Początkowo to przyjaciele oskarżonego próbowali zdobyć olejek na własną rękę, planując zakup w Czechach. Czarny rynek przepełniony jest krętaczami, więc obawiali się oszustwa. Zwrócili się więc o pomoc do swojego znajomego, który od wielu lat zajmował się ziołolecznictwem oraz miał doświadczenie w produkcji konopnego oleju, bo wcześniej przygotowywał go już dla swojej dziewczyny, która również cierpi na problemy zdrowotne.
„Wiedziałem, że Andrzej zajmuje się ziołolecznictwem. Początkowo chciałem jechać po olejek do Czech, ale bałem się, że zostanę oszukany. Poprosiłem więc przyjaciela. Wiedziałem, że robi taki olejek dla swojej dziewczyny, która ma problemy zdrowotne. Nie dałem mu za to żadnych pieniędzy. On ich nie chciał, bo jest moim przyjacielem. Próbował tyko pomóc mojej mamie.”
– zeznawał Piotr K. na rozprawie, która odbyła się 28 września
Śledczy postawili mu zarzuty dotyczące produkcji suszu, nalewek i olejku z marihuany. Zarzucono mu również, że sprzedawał marihuanę, a także udzielał ją swojemu bratu. Oskarżony mężczyzna nie przyznał się do tego. Grozi mu do 8 lat więzienia.
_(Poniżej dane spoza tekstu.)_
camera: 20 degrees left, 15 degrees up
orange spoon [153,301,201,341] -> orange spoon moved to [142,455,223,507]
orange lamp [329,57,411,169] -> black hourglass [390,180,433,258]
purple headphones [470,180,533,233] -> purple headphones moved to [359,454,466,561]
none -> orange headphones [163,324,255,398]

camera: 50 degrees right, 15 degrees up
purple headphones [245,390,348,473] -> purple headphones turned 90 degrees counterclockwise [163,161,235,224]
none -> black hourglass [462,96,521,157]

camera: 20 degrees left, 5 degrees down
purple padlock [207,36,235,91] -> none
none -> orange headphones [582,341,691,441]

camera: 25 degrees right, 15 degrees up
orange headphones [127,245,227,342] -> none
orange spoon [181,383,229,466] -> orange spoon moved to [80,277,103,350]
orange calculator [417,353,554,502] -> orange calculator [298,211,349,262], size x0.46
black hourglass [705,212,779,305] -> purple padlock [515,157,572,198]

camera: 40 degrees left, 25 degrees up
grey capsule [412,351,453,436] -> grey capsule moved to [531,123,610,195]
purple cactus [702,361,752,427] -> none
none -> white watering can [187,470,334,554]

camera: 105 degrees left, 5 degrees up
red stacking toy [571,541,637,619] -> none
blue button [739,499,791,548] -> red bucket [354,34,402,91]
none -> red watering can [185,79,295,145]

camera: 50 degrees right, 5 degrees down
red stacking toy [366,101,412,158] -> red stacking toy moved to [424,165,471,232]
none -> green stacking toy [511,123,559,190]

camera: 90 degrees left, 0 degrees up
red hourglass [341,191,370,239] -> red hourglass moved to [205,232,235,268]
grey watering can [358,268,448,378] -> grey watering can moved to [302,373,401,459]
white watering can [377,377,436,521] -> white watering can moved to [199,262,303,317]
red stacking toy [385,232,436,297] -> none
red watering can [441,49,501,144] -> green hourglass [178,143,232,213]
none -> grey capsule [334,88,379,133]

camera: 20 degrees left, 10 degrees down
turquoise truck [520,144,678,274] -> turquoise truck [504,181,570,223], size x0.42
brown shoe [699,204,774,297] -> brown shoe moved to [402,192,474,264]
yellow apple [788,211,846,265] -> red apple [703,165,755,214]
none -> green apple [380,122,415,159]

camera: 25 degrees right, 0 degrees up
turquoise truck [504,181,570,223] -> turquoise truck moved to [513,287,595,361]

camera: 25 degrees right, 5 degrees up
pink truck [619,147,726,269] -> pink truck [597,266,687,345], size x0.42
Marihuana medyczna pomaga zachować godność osoby umierającej
Dr Dorota Rogowska-Szadkowska, lekarka, która od ponad dekady bada zastosowanie medycznej marihuany w medycynie. Po raz pierwszy w roli biegłej sądowej powiedziała:
„W celach terapeutycznych marihuana była stosowana od tysięcy lat, z przerwą na świętą inkwizycję gdy zielarki palono na stosach. W medycynie paliatywnej łagodzi objawy i poprawia komfort przechodzenia przez chorobę”
Oskarżony mężczyzna zapewniał, że kuracja olejem odbywała się po akceptacji jej przez członków rodziny oraz samej pacjentki. Rodzina uznała stosowanie olejku za konieczność, ponieważ plastry z morfiną nie pomagały wystarczająco uśmierzyć ból.
„Mama sama prosiła, by ją posmarować. Była po tym spokojniejsza, mogła choć na chwilę zasnąć. Ona była bardzo skrytą osobą. Jeśli mówiła, że ją boli, to ból musiał być niesamowity. Zdawałam sobie sprawę, że to nielegalne, ale przecież coś co ratuje życie nie może być złe.”
Aneta K., córka chorej na nowotwór żołądka kobiety zeznała, że olejek podawał mąż kobiety. Kilka kropelek na kawałku chleba lub rozcieńczonym w oliwce olejkiem nacierał i smarował kobietę.
Obrońca Andrzeja S. stwierdził, że trudno jest znaleźć szkodliwość społeczną popełnionego przez oskarżonego czynu. W jego ocenie, nie można jednoznacznie stwierdzić, że oskarżony szkodził społeczeństwu, a jedynie wspomagał leczenie morfiną. Pod koniec października odbyła się kolejna rozprawa Andrzeja S., więc na pewno wrócimy jeszcze do tej sprawy.